Putting Aside the Plow

But it is intensive work, conversing, going through all options and strategies of this new idea, sometimes for five hours at a time. The “culture of the plow” is ingrained in Mexican life, and to uproot it is hard work. This is why Delgado works with children as well, going to schools and introducing his ideas. “To change the culture is to put conservation agriculture into the minds of children,” he says, “It is beautiful to explain to children, for they appreciate how they eat, and what they eat.”

Delgado’s movement toward conservation agriculture started as a way to save money in operations at the Toluca Station through use of less water, fuel, and machinery passes. Fifty percent of the station’s land is used for wheat experiments, and the other half is devoted to crop rotations to sustain the land. It was in this section that Delgado started using direct seeding methods on raised beds to rescue money for other projects. After a couple of harvests, 10 tons of grain was recovered per hectare, compared to an average of 5–8 before. Conservation agriculture had captured his attention.

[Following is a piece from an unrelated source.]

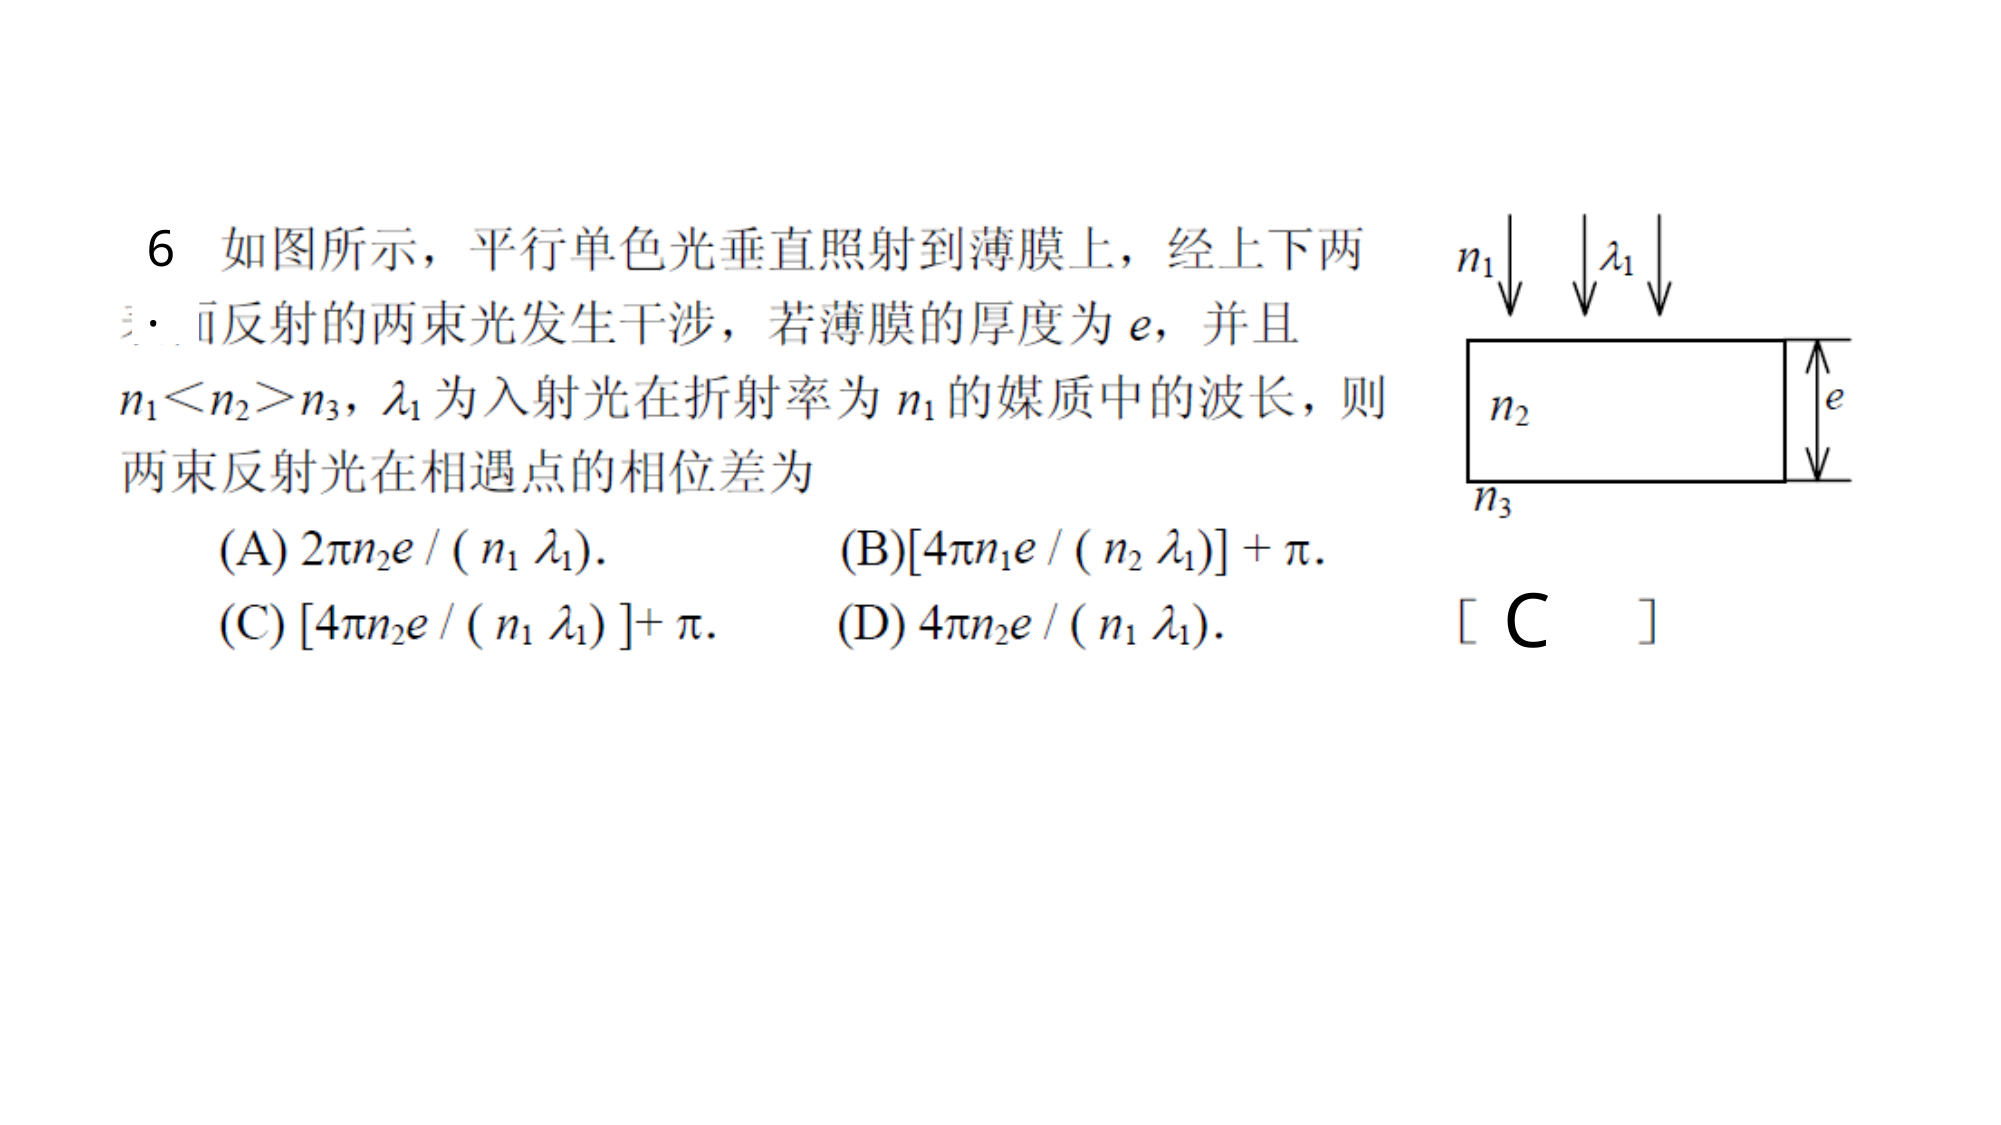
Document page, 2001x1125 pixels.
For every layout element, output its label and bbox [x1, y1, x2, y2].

text_box [110, 207, 1863, 681]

It is obvious that the planet has been disturbed by human existence, and conservation agriculture is “a little bit to support the world,” Delgado says. He feels very passionately about this, his words coming slowly and deliberately. “Conservation agriculture is the future,” he affirms, “It is common sense, it is how we help the environment.” Its goals include preservation, improvement and more efficient use of resources such as soil, water, and fuel for machinery. As well as the environmental benefits, conservation agriculture makes farming more sustainable with better yields. To realize these goals, a permanent soil cover must be allowed to develop, which makes plowing obsolete. This is the detail farmers find most difficult to swallow, because tilling the land is the way they and their parents have survived. They assume that not using a plow to turn the soil allows weeds to overrun a field, and find the idea of planting seeds into a field with last year’s stubble untidy. But using conservation agriculture with well-timed herbicides and proper crop rotations can actually improve yields.

“People visit the station, and the farmers want to be better than CIMMYT,” Delgado laughs. A friendly rivalry has grown out of Toluca’s success, and now the farmers want to better their own yields to exceed the research station’s results. He thinks this is “nice, because the healthy competition has transformed the farmers to better their techniques. A little revolution in Toluca, but a big change in the farmer’s mind. Farmer to farmer to farmer.” he says. The same people who, a few years ago, were saying how crazy the innovative farmers were, are now asking how they can try the new technology.

Adaptation, to make fit by modification, not adoption, is suggested for the farmers to make a seamless transition to conservation agriculture. Rather than purchasing all new equipment to replace what they already have, Delgado promotes the adjustment of their current machinery. “For the small farmer, to spend USD 1,800 on a new machine is not an option. But to insert a piece that can be bought for half that is practical, and they can afford it.” Delgado says. This enables the small- and medium-sized farmers like Julián Martínez to start off in conservation agriculture. CIMMYT wheat agronomist Ken Sayre applauds Delgado’s efforts. “People like Fernando still believe that improving the crop production situation directly in farmers’ fields is the most valuable way to achieve impact,” he says. His practical initiatives are certainly helping many farmers to increase their productivity and profitability.